-- Problem to solve --
Would you return exactly the lines below from the line with "forálacha teicniúla, cáilíochtaí" through the line with "chuid an Aontais", both included, and nothing else, leaving out the pictures?

-- Records for the task --
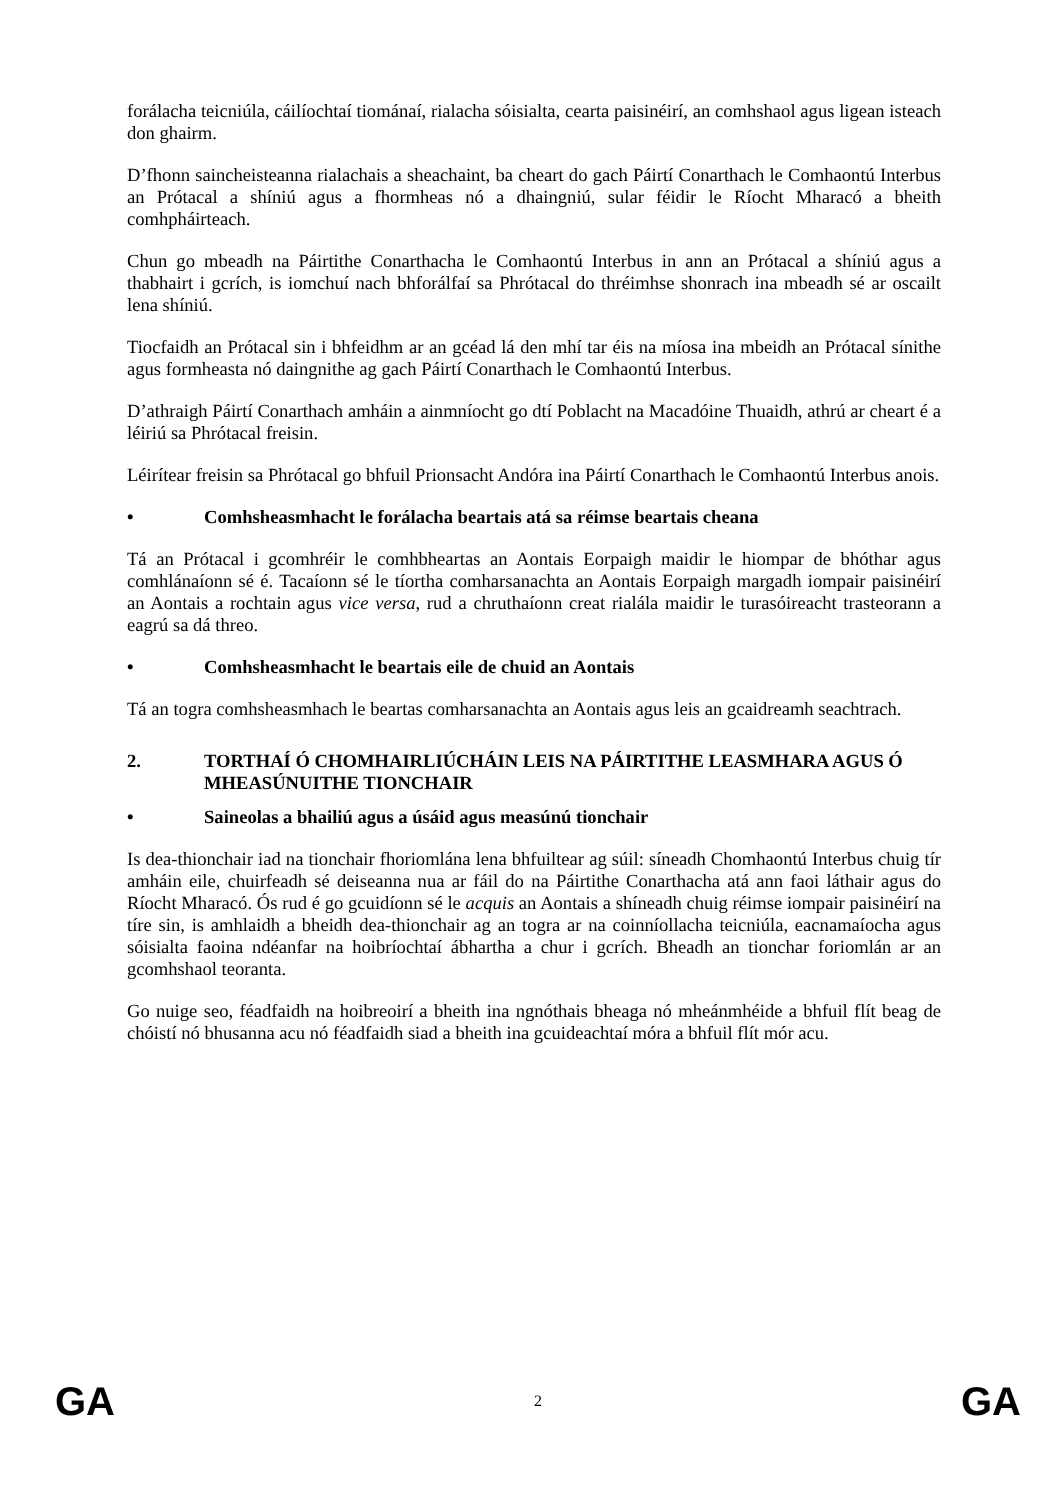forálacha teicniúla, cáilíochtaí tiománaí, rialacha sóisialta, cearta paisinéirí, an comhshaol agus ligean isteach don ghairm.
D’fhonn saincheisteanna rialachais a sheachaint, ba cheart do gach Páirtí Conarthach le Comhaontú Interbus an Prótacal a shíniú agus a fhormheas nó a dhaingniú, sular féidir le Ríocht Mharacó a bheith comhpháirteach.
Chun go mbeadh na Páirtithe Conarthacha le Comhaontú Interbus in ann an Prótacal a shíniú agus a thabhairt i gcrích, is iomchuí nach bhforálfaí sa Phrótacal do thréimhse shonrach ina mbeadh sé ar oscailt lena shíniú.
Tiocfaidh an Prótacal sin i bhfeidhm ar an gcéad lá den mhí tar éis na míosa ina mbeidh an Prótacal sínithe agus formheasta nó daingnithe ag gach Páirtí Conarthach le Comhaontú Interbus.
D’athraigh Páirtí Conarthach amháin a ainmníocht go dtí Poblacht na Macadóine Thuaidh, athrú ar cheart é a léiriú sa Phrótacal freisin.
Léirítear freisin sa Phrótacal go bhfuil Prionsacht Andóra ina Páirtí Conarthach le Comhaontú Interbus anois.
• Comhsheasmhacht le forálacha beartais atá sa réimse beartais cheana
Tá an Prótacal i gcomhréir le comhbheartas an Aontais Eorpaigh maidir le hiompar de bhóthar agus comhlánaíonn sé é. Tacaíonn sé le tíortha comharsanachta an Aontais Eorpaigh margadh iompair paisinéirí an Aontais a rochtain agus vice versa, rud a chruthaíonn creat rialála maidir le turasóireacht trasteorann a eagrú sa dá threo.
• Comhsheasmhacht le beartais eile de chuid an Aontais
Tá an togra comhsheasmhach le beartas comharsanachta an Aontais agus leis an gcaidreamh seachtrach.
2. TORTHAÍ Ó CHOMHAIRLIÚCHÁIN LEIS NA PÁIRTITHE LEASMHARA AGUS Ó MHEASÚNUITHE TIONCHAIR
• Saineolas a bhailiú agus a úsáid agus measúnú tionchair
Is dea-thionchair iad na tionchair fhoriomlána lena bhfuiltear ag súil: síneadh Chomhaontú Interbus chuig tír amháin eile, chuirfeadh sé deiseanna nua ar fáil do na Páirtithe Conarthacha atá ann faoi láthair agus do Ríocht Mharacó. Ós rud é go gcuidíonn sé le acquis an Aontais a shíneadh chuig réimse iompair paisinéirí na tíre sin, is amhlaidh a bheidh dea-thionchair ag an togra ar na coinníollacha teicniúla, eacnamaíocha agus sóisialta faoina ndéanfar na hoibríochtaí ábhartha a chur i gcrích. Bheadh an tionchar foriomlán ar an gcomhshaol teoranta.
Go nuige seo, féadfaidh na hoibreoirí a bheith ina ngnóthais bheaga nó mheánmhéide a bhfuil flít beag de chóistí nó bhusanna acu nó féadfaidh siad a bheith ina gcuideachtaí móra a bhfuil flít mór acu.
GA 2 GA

--

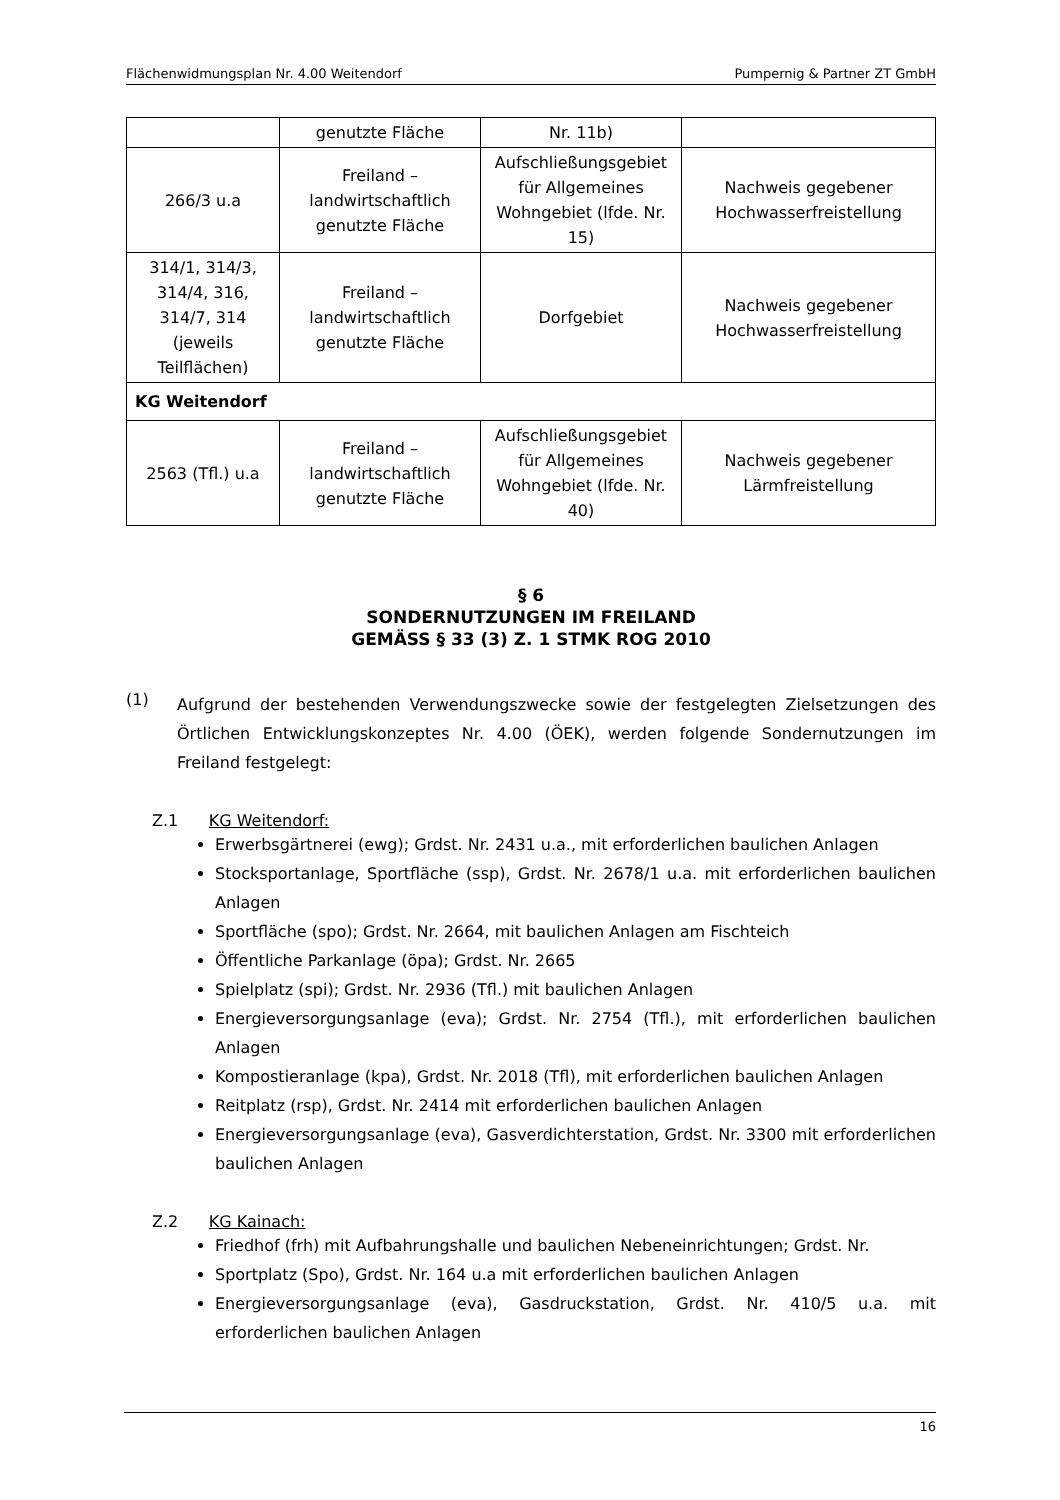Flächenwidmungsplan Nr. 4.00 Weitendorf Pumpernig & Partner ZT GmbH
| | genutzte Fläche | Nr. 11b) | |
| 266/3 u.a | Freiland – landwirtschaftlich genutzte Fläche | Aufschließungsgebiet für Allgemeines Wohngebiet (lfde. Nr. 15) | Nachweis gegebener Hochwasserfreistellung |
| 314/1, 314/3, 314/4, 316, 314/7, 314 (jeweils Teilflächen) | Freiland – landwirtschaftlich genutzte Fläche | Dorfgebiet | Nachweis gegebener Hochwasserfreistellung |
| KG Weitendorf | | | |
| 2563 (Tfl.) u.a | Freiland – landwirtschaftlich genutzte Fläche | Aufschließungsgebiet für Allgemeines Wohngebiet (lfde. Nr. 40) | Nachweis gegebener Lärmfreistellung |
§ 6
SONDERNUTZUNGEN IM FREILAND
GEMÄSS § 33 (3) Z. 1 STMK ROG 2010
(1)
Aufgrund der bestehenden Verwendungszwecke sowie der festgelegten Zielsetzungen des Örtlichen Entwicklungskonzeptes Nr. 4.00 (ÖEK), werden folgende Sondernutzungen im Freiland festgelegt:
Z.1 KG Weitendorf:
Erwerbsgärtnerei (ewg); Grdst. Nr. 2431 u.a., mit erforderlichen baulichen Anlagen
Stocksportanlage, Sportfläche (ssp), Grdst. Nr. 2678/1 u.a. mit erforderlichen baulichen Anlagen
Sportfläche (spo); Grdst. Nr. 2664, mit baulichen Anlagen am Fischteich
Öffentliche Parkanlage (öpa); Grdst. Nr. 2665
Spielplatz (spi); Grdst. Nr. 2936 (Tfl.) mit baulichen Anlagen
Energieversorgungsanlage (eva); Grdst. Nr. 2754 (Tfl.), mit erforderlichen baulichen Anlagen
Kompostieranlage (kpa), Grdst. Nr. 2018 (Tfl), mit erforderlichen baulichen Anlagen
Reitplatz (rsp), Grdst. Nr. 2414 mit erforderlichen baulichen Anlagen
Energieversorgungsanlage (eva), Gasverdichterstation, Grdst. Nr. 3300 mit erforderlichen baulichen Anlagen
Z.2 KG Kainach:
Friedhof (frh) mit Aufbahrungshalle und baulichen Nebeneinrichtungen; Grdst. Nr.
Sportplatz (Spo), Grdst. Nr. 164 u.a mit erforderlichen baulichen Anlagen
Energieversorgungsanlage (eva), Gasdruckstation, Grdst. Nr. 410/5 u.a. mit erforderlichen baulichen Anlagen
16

-- Task solution --
forálacha teicniúla, cáilíochtaí tiománaí, rialacha sóisialta, cearta paisinéirí, an comhshaol agus ligean isteach don ghairm.
D’fhonn saincheisteanna rialachais a sheachaint, ba cheart do gach Páirtí Conarthach le Comhaontú Interbus an Prótacal a shíniú agus a fhormheas nó a dhaingniú, sular féidir le Ríocht Mharacó a bheith comhpháirteach.
Chun go mbeadh na Páirtithe Conarthacha le Comhaontú Interbus in ann an Prótacal a shíniú agus a thabhairt i gcrích, is iomchuí nach bhforálfaí sa Phrótacal do thréimhse shonrach ina mbeadh sé ar oscailt lena shíniú.
Tiocfaidh an Prótacal sin i bhfeidhm ar an gcéad lá den mhí tar éis na míosa ina mbeidh an Prótacal sínithe agus formheasta nó daingnithe ag gach Páirtí Conarthach le Comhaontú Interbus.
D’athraigh Páirtí Conarthach amháin a ainmníocht go dtí Poblacht na Macadóine Thuaidh, athrú ar cheart é a léiriú sa Phrótacal freisin.
Léirítear freisin sa Phrótacal go bhfuil Prionsacht Andóra ina Páirtí Conarthach le Comhaontú Interbus anois.
• Comhsheasmhacht le forálacha beartais atá sa réimse beartais cheana
Tá an Prótacal i gcomhréir le comhbheartas an Aontais Eorpaigh maidir le hiompar de bhóthar agus comhlánaíonn sé é. Tacaíonn sé le tíortha comharsanachta an Aontais Eorpaigh margadh iompair paisinéirí an Aontais a rochtain agus vice versa, rud a chruthaíonn creat rialála maidir le turasóireacht trasteorann a eagrú sa dá threo.
• Comhsheasmhacht le beartais eile de chuid an Aontais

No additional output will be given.